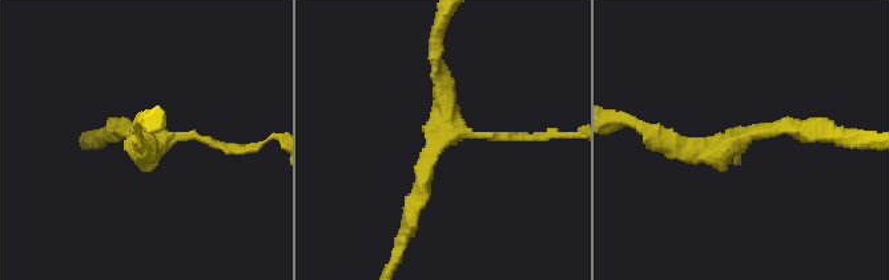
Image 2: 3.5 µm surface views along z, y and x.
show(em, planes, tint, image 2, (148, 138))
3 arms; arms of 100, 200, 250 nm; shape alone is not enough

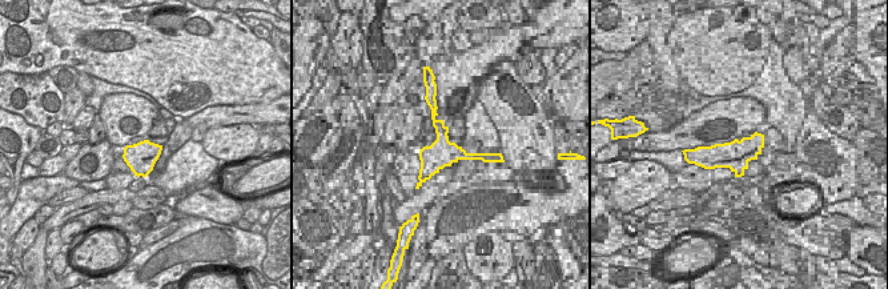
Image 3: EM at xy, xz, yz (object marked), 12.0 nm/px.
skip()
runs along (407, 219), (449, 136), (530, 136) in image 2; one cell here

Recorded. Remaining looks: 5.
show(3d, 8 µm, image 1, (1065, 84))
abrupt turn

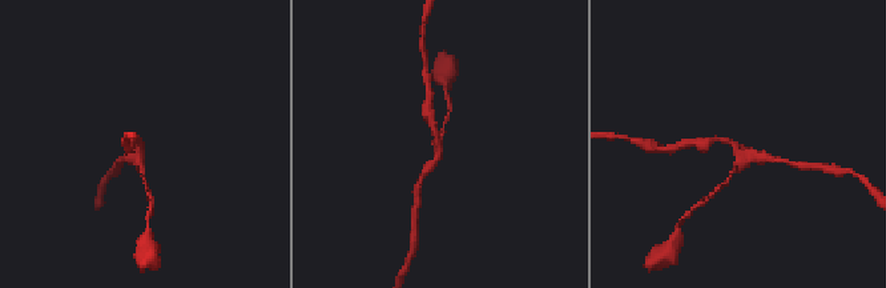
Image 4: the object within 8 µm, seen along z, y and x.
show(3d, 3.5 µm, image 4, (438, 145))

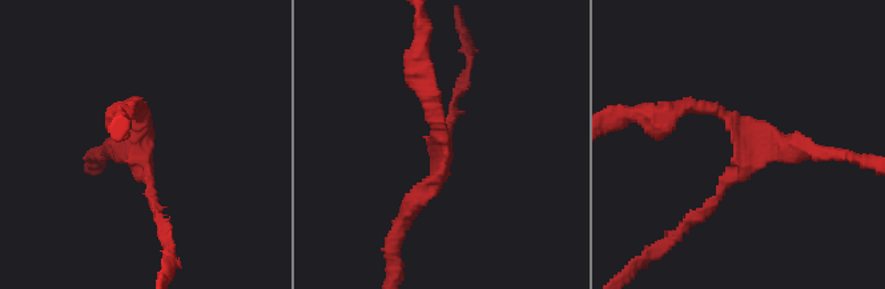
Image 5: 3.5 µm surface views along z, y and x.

ACTIVITY: Set every record down again verbatim, without pictures.

YOUR RESPONSE:
Image 2: 3.5 µm surface views along z, y and x.
show(em, planes, tint, image 2, (148, 138))
3 arms; arms of 100, 200, 250 nm; shape alone is not enough

Image 3: EM at xy, xz, yz (object marked), 12.0 nm/px.
skip()
runs along (407, 219), (449, 136), (530, 136) in image 2; one cell here

Recorded. Remaining looks: 5.
show(3d, 8 µm, image 1, (1065, 84))
abrupt turn

Image 4: the object within 8 µm, seen along z, y and x.
show(3d, 3.5 µm, image 4, (438, 145))

Image 5: 3.5 µm surface views along z, y and x.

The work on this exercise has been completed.